▶ _What to produce_
Please copy out the links post below in full, word for word, from its opening item on minimum-wage legislation to its last line.

▶ _Exercise passage_
• • • • • • •
It’s from 2005, but this essay in the Journal of Economic Perspectives by Princeton U. economist Thomas Leonard on the racist origins of minimum-wage legislation deserves your attention [4].  A slice:

The notion that minimum-wage induced disemployment is a social benefit distinguishes its progressive proponents from their neoclassical critics, such as Alfred Marshall (1897), Philip Wicksteed (1913), A.C. Pigou (1913) and John Bates Clark (1913), who regarded job loss as a social cost of minimum wages, not as a putative social benefit (Leonard, 2000).

(The more you learn about the effects and the history – both political and intellectual – of minimum-wage legislation, the more you understand that it is a vile evil masquerading as sound social policy – a bloody-toothed, merciless wolf dressed and bleating like a sweet sheep in order to cajole its victims to welcome it into their midst.  I link again here to my colleague Tom Rustici’s fine review [5] of this pernicious policy in the U.S.)

Do you think cops are to be trusted to protect us from vice?  Think again [6].  (Warning: very graphic.)  (HT Methinks)

My old classmate and dear friend Sandy Ikeda is correct: science is incompatible with politics [7].

My Mercatus Center colleagues Chris Koopman and Jim Pagels explain that Congress should do absolutely nothing about fantasy-football leagues [8].

Guess who attended a low-cost private school?  (Jim Tooley has the answer [9].)
• • • • • • •
▶ _Dataset content_

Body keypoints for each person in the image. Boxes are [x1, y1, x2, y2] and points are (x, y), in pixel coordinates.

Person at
• • • • • • •
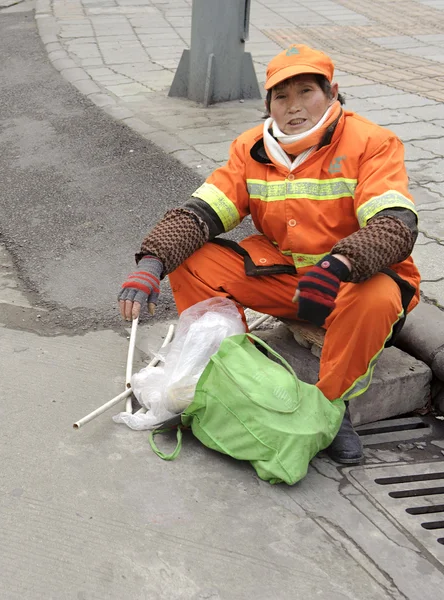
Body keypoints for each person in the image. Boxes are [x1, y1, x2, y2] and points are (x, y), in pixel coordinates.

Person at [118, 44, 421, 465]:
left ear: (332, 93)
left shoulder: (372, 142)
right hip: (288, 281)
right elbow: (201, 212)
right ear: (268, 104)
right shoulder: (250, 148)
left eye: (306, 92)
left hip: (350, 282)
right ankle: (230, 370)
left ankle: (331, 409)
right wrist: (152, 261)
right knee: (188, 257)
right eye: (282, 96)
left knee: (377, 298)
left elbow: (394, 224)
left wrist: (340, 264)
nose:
• • • • • • •
▶ _Task answer_
It’s from 2005, but this essay in the Journal of Economic Perspectives by Princeton U. economist Thomas Leonard on the racist origins of minimum-wage legislation deserves your attention [4].  A slice:

The notion that minimum-wage induced disemployment is a social benefit distinguishes its progressive proponents from their neoclassical critics, such as Alfred Marshall (1897), Philip Wicksteed (1913), A.C. Pigou (1913) and John Bates Clark (1913), who regarded job loss as a social cost of minimum wages, not as a putative social benefit (Leonard, 2000).

(The more you learn about the effects and the history – both political and intellectual – of minimum-wage legislation, the more you understand that it is a vile evil masquerading as sound social policy – a bloody-toothed, merciless wolf dressed and bleating like a sweet sheep in order to cajole its victims to welcome it into their midst.  I link again here to my colleague Tom Rustici’s fine review [5] of this pernicious policy in the U.S.)

Do you think cops are to be trusted to protect us from vice?  Think again [6].  (Warning: very graphic.)  (HT Methinks)

My old classmate and dear friend Sandy Ikeda is correct: science is incompatible with politics [7].

My Mercatus Center colleagues Chris Koopman and Jim Pagels explain that Congress should do absolutely nothing about fantasy-football leagues [8].

Guess who attended a low-cost private school?  (Jim Tooley has the answer [9].)